From the records below, please repeat exactly the line that has "right elbow: (818, 278)", the line that has "right shoulder: (800, 257)", and every line between them, and nothing else.
[Opening GIVEN RECORDS section]
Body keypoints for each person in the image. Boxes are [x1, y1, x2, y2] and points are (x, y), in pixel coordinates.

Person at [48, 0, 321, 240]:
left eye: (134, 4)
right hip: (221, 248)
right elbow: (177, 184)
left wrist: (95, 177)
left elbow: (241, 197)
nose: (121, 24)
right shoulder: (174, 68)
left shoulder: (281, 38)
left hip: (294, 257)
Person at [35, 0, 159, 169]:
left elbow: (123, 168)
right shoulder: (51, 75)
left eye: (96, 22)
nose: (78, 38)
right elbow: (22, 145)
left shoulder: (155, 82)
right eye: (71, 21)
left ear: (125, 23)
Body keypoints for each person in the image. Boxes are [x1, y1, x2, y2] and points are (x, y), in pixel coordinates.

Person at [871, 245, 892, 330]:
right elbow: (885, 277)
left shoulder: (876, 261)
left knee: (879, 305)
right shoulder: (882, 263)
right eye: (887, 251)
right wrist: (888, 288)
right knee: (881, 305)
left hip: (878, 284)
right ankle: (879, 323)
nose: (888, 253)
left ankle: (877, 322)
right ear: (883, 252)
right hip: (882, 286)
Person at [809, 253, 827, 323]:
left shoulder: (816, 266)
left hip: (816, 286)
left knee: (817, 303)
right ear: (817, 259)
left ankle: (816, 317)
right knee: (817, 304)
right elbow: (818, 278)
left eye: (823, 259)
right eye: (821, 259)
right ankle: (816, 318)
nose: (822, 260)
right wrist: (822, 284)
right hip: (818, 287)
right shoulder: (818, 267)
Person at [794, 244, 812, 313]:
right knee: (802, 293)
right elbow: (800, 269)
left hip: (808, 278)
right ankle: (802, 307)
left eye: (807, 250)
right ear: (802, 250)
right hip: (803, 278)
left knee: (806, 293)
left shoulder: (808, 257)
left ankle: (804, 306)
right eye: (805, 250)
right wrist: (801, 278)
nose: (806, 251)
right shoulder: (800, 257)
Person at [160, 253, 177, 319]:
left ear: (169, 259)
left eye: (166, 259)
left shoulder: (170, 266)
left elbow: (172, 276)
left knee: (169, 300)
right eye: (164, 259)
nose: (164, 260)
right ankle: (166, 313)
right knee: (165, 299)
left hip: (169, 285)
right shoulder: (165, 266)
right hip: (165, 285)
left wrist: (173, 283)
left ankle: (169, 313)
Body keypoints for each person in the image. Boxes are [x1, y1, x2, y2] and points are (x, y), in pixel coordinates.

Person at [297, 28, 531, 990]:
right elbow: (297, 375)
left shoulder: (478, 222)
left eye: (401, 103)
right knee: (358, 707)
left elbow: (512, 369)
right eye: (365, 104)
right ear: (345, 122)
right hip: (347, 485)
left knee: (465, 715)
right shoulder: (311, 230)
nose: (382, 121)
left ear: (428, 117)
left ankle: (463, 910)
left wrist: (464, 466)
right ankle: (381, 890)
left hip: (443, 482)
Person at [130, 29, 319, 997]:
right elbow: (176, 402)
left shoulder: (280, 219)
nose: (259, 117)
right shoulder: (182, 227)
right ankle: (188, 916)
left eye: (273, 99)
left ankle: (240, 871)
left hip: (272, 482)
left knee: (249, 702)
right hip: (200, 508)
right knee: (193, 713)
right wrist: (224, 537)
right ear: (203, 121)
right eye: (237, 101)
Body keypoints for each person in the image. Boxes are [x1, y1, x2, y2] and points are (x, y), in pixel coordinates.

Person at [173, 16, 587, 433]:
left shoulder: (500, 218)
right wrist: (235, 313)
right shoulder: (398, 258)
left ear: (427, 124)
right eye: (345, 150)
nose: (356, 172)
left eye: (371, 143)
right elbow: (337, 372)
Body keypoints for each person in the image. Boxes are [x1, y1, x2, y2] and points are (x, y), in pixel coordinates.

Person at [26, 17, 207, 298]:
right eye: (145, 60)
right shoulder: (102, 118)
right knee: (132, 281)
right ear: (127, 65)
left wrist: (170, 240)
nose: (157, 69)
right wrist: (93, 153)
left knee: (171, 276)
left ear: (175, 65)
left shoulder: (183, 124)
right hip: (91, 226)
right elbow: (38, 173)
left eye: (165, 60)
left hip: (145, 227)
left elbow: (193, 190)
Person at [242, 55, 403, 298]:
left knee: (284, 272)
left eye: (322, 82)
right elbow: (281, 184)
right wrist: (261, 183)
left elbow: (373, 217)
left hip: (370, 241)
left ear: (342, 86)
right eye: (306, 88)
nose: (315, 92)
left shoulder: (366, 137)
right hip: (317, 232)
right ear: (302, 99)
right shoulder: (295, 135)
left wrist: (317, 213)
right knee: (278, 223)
[Closing GIVEN RECORDS section]
REPLY:
right elbow: (818, 278)
left eye: (823, 259)
right eye: (821, 259)
right ankle: (816, 318)
nose: (822, 260)
right wrist: (822, 284)
right hip: (818, 287)
right shoulder: (818, 267)
Person at [794, 244, 812, 313]:
right knee: (802, 293)
right elbow: (800, 269)
left hip: (808, 278)
right ankle: (802, 307)
left eye: (807, 250)
right ear: (802, 250)
right hip: (803, 278)
left knee: (806, 293)
left shoulder: (808, 257)
left ankle: (804, 306)
right eye: (805, 250)
right wrist: (801, 278)
nose: (806, 251)
right shoulder: (800, 257)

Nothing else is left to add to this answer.